Qwen2.5-14B-Instruct-bnb-4bit
Property | Value |
---|---|
Parameter Count | 8.37B |
License | Apache 2.0 |
Context Length | 131,072 tokens |
Paper | arXiv:2407.10671 |
Architecture | Transformers with RoPE, SwiGLU, RMSNorm |
What is Qwen2.5-14B-Instruct-bnb-4bit?
Qwen2.5-14B-Instruct-bnb-4bit is a 4-bit quantized version of the Qwen2.5 instruction-tuned language model, optimized for efficient deployment while maintaining performance. This model represents a significant advancement in the Qwen series, featuring enhanced capabilities in coding, mathematics, and multilingual support for over 29 languages.
Implementation Details
The model utilizes a sophisticated architecture with 48 layers and 40 attention heads for queries and 8 for key/values (GQA). It implements the latest advancements in transformer architecture, including RoPE positional embeddings, SwiGLU activations, and RMSNorm for enhanced stability and performance.

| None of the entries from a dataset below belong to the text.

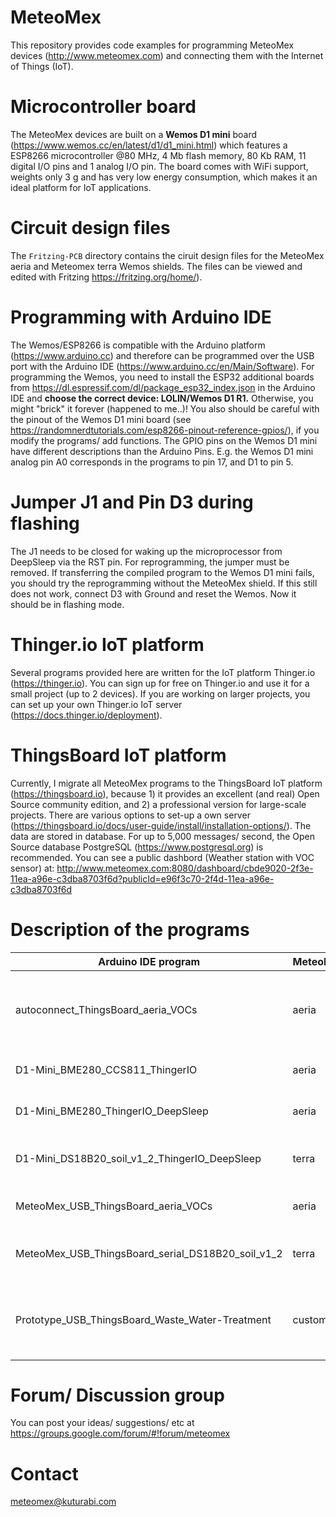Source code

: # MeteoMex
This repository provides code examples for programming MeteoMex devices (<http://www.meteomex.com>) and connecting them with the Internet of Things (IoT).

# Microcontroller board
The MeteoMex devices are built on a **Wemos D1 mini** board (<https://www.wemos.cc/en/latest/d1/d1_mini.html>) which features a ESP8266 microcontroller @80 MHz, 4 Mb flash memory, 80 Kb RAM, 11 digital I/O pins and 1 analog I/O pin. The board comes with WiFi support, weights only 3 g and has very low energy consumption, which makes it an ideal platform for IoT applications.

# Circuit design files
The `Fritzing-PCB` directory contains the ciruit design files for the MeteoMex aeria and Meteomex terra Wemos shields. The files can be viewed and edited with Fritzing <https://fritzing.org/home/>).

# Programming with Arduino IDE
The Wemos/ESP8266 is compatible with the Arduino platform (<https://www.arduino.cc>) and therefore can be programmed over the USB port with the Arduino IDE (<https://www.arduino.cc/en/Main/Software>). For programming the Wemos, you need to install the ESP32 additional boards from https://dl.espressif.com/dl/package_esp32_index.json in the Arduino IDE and **choose the correct device: LOLIN/Wemos D1 R1.** Otherwise, you might "brick" it forever (happened to me..)! You also should be careful with the pinout of the Wemos D1 mini board (see <https://randomnerdtutorials.com/esp8266-pinout-reference-gpios/>), if you modify the programs/ add functions. The GPIO pins on the Wemos D1 mini have different descriptions than the Arduino Pins. E.g. the Wemos D1 mini analog pin A0 corresponds in the programs to pin 17, and D1 to pin 5.

# Jumper J1 and Pin D3 during flashing
The J1 needs to be closed for waking up the microprocessor from DeepSleep via the RST pin. For reprogramming, the jumper must be removed. If transferring the compiled program to the Wemos D1 mini fails, you should try the reprogramming without the MeteoMex shield. If this still does not work, connect D3 with Ground and reset the Wemos. Now it should be in flashing mode.

# Thinger.io IoT platform
Several programs provided here are written for the IoT platform Thinger.io (<https://thinger.io>). You can sign up for free on Thinger.io and use it for a small project (up to 2 devices). If you are working on larger projects, you can set up your own Thinger.io IoT server (<https://docs.thinger.io/deployment>). 

# ThingsBoard IoT platform
Currently, I migrate all MeteoMex programs to the ThingsBoard IoT platform (<https://thingsboard.io>), because 1) it provides an excellent (and real) Open Source community edition, and 2) a professional version for large-scale projects. There are various options to set-up a own server (<https://thingsboard.io/docs/user-guide/install/installation-options/>). The data are stored in database. For up to 5,000 messages/ second, the Open Source database PostgreSQL (<https://www.postgresql.org>) is recommended. You can see a public dashbord (Weather station with VOC sensor) at: <http://www.meteomex.com:8080/dashboard/cbde9020-2f3e-11ea-a96e-c3dba8703f6d?publicId=e96f3c70-2f4d-11ea-a96e-c3dba8703f6d>

# Description of the programs

Arduino IDE program | MeteoMex | Sensors | IoT platform | Operation
--------------------|----------|---------|--------------|----------
autoconnect_ThingsBoard_aeria_VOCs | aeria | climate, VOCs | ThingsBoard | on USB, constantly connected to WiFi, data are pushed continuously via HTTP to ThingsBoard (~150 data points per minute!), configuration of WiFi from mobile phone using a web interphase <https://github.com/prampec/IotWebConf>.
D1-Mini_BME280_CCS811_ThingerIO | aeria | climate, VOCs | Thinger | on USB, constantly connected to WiFi, data are collected every 5 minutes by Thinger.
D1-Mini_BME280_ThingerIO_DeepSleep | aeria | climate | Thinger | on 3xAA batteries, wakes up every 1 hour, connects to WiFi, and pushes data to Thinger.
D1-Mini_DS18B20_soil_v1_2_ThingerIO_DeepSleep | terra | soil moisture and temperature |Thinger | on 3xAA batteries, wakes up every 1 hour, connects to WiFi, and pushes data to Thinger.
MeteoMex_USB_ThingsBoard_aeria_VOCs | aeria | climate, VOCs | ThingsBoard | on USB, constantly connected to WiFi, data are pushed every 10 minutes via HTTP to ThingsBoard.
MeteoMex_USB_ThingsBoard_serial_DS18B20_soil_v1_2 | terra | soil moisture and temperature | ThingsBoard | on USB, sends data every hour to ThingsBoard.
Prototype_USB_ThingsBoard_Waste_Water-Treatment | custom | SR04 ultrasonic and analog turbidity | ThingsBoard | on USB, measures tank filling level and turbidity every minute and pushes data to ThingsBoard. Data are also processed with a noise peak chopper (turbitidy) and Kalman-Filter and also sent to ThingsBoard.


# Forum/ Discussion group
You can post your ideas/ suggestions/ etc at <https://groups.google.com/forum/#!forum/meteomex>

# Contact
meteomex@kuturabi.com
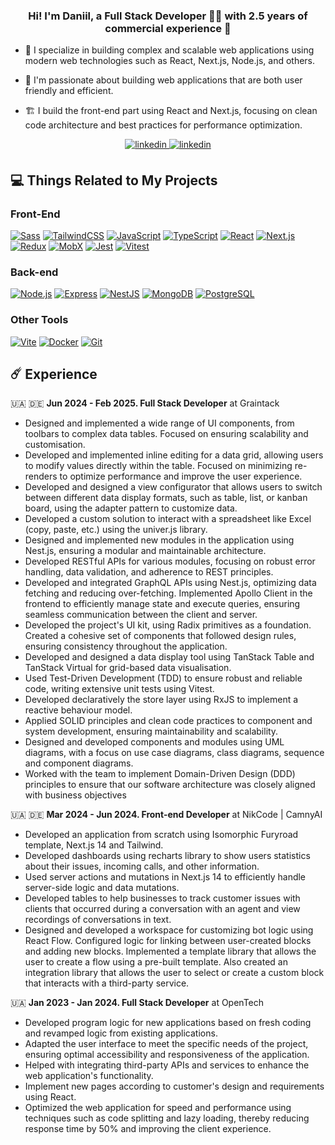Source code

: ### <div align="center">Hi! I'm Daniil, a Full Stack Developer 👨‍💻 with 2.5 years of commercial experience 🚀</div>


- 🔭 I specialize in building complex and scalable web applications using modern web technologies such as React, Next.js, Node.js, and others.


- 🌱 I'm passionate about building web applications that are both user friendly and efficient.


- 🏗️ I build the front-end part using React and Next.js, focusing on clean code architecture and best practices for performance optimization.
<div align="center">
<a href="https://linkedin.com/in/daniil-metelia/" target="_blank">
<img src=https://img.shields.io/badge/linkedin-%231E77B5.svg?&style=for-the-badge&logo=linkedin&logoColor=white alt=linkedin style="margin-bottom: 5px;" />
</a> 
<a href="https://t.me/side_culture" target="_blank">
<img src=	https://img.shields.io/badge/Telegram-2CA5E0?style=for-the-badge&logo=telegram&logoColor=white alt=linkedin style="margin-bottom: 5px;" />
</a>  
</div>  

## 💻 Things Related to My Projects

### Front-End
[![Sass](https://img.shields.io/badge/SASS/SCSS-A%20CSS%20Preprocessor-%23EF5350?logo=sass&style=flat-square)](https://sass-lang.com/)
[![TailwindCSS](https://img.shields.io/badge/TailwindCSS-Instead%20of%20CSS-%23428BDD?logo=tailwindcss&style=flat-square)](https://tailwindcss.com/)
[![JavaScript](https://img.shields.io/badge/JavaScript-Like%20your%20Sister-%23FFD180?logo=javascript&style=flat-square)](https://developer.mozilla.org/docs/Web/JavaScript)
[![TypeScript](https://img.shields.io/badge/TypeScript-My%20Brother%20-%2384FFFF?logo=typescript&style=flat-square)](https://www.typescriptlang.org/)
[![React](https://img.shields.io/badge/React-Library%20for%20UI-%2361DAFB?logo=react&style=flat-square)](https://reactjs.org/)
[![Next.js](https://img.shields.io/badge/Next.js-I'm%20Stronger,%20I'm%20Smarter,%20I'm%20Better-%23000000?logo=next.js&style=flat-square)](https://nextjs.org/)
[![Redux](https://img.shields.io/badge/Redux/Redux%20Toolkit-Ugly%20Older%20Brother-%237840A6?logo=redux&style=flat-square)](https://redux.js.org/)
[![MobX](https://img.shields.io/badge/MobX-Big%20Mo-%23FFB74D?logo=mobx&style=flat-square)](https://mobx.js.org/)
[![Jest](https://img.shields.io/badge/Jest-For%20Tests-%23D50000?logo=jest&style=flat-square)](https://jestjs.io/)
[![Vitest](https://img.shields.io/badge/Vitest-Also%20for%20Tests%20with%20Vite-%23339933?logo=vitest&style=flat-square)](https://vitest.dev/)

### Back-end
[![Node.js](https://img.shields.io/badge/Node.js-For%20the%20Backend-%23339933?logo=node.js&style=flat-square)](https://nodejs.org/)
[![Express](https://img.shields.io/badge/Express-Father-%23F9FBE7?logo=express&style=flat-square)](https://expressjs.com/)
[![NestJS](https://img.shields.io/badge/NestJS-A%20Web%20Framework%20for%20Large%20Projects-%23EF5350?logo=nestjs&style=flat-square)](https://nestjs.com/)
[![MongoDB](https://img.shields.io/badge/MongoDB-NoSQL%20Document--Oriented%20Database-%2300E676?logo=mongodb&style=flat-square)](https://www.mongodb.com/)
[![PostgreSQL](https://img.shields.io/badge/PostgreSQL-Managed%20Databases-%2300A0D1?logo=postgresql&style=flat-square)](https://www.postgresql.org/)

### Other Tools
[![Vite](https://img.shields.io/badge/Vite-A%20Modern%20Front--end%20Development%20Tool-%2342A5F5?logo=vite&style=flat-square)](https://vitejs.dev/)
[![Docker](https://img.shields.io/badge/Docker-An%20Application%20Containerization%20Platform-%23536DFE?logo=docker&style=flat-square)](https://www.docker.com/)
[![Git](https://img.shields.io/badge/Git-Version%20Control%20System-%23999999?logo=git&style=flat-square)](https://aws.amazon.com/s3/)

## ☄️ Experience
🇺🇦 🇩🇪 **Jun 2024 - Feb 2025. Full Stack Developer** at Graintack
- Designed and implemented a wide range of UI components, from toolbars to complex data tables. Focused on ensuring scalability and customisation.
- Developed and implemented inline editing for a data grid, allowing users to modify values directly within the table. Focused on minimizing re-renders to optimize performance and improve the user experience.
- Developed and designed a view configurator that allows users to switch between different data display formats, such as table, list, or kanban board, using the adapter pattern to customize data.
- Developed a custom solution to interact with a spreadsheet like Excel (copy, paste, etc.) using the univer.js library.
- Designed and implemented new modules in the application using Nest.js, ensuring a modular and maintainable architecture.
- Developed RESTful APIs for various modules, focusing on robust error handling, data validation, and adherence to REST principles.
- Developed and integrated GraphQL APIs using Nest.js, optimizing data fetching and reducing over-fetching. Implemented Apollo Client in the frontend to efficiently manage state and execute queries, ensuring seamless communication between the client and server.
- Developed the project's UI kit, using Radix primitives as a foundation. Created a cohesive set of components that followed design rules, ensuring consistency throughout the application.
- Developed and designed a data display tool using TanStack Table and TanStack Virtual for grid-based data visualisation.
- Used Test-Driven Development (TDD) to ensure robust and reliable code, writing extensive unit tests using Vitest.
- Developed declaratively the store layer using RxJS to implement a reactive behaviour model.
- Applied SOLID principles and clean code practices to component and system development, ensuring maintainability and scalability.
- Designed and developed components and modules using UML diagrams, with a focus on use case diagrams, class diagrams, sequence and component diagrams.
- Worked with the team to implement Domain-Driven Design (DDD) principles to ensure that our software architecture was closely aligned with business objectives

🇺🇦 🇩🇪 **Mar 2024 - Jun 2024. Front-end Developer** at NikCode | CamnyAI
- Developed an application from scratch using Isomorphic Furyroad template, Next.js 14 and Tailwind.
- Developed dashboards using recharts library to show users statistics about their issues, incoming calls, and other information.
- Used server actions and mutations in Next.js 14 to efficiently handle server-side logic and data mutations.
- Developed tables to help businesses to track customer issues with clients that occurred during a conversation with an agent and view recordings of conversations in text.
- Designed and developed a workspace for customizing bot logic using React Flow. Configured logic for linking between user-created blocks and adding new blocks. Implemented a template library that allows the user to create a flow using a pre-built template. Also created an integration library that allows the user to select or create a custom block that interacts with a third-party service.

🇺🇦 **Jan 2023 - Jan 2024. Full Stack Developer** at OpenTech
- Developed program logic for new applications based on fresh coding and revamped logic from existing applications.
- Adapted the user interface to meet the specific needs of the project, ensuring optimal accessibility and responsiveness of the application.
- Helped with integrating third-party APIs and services to enhance the web application's functionality.
- Implement new pages according to customer's design and requirements using React.
- Optimized the web application for speed and performance using techniques such as code splitting and lazy loading, thereby reducing response time by 50% and improving the client experience.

- 4-bit quantization for reduced memory footprint
- 131,072 token context length with YaRN scaling
- Generation capability up to 8,192 tokens
- Optimized for both CPU and GPU deployment
Core Capabilities
- Advanced instruction following and long-text generation
- Structured data understanding and JSON output generation
- Robust multilingual support across 29+ languages
- Enhanced coding and mathematical reasoning
- Improved role-play implementation and chatbot conditioning
Frequently Asked Questions
Q: What makes this model unique?
This model stands out for its efficient 4-bit quantization while maintaining the advanced capabilities of Qwen2.5, including exceptional long-context handling and multilingual support. It's particularly notable for its improved instruction following and structured data processing capabilities.
Q: What are the recommended use cases?
The model is ideal for applications requiring multilingual support, code generation, mathematical computations, and long-form content generation. It's particularly well-suited for chatbots, content generation systems, and applications requiring structured data processing.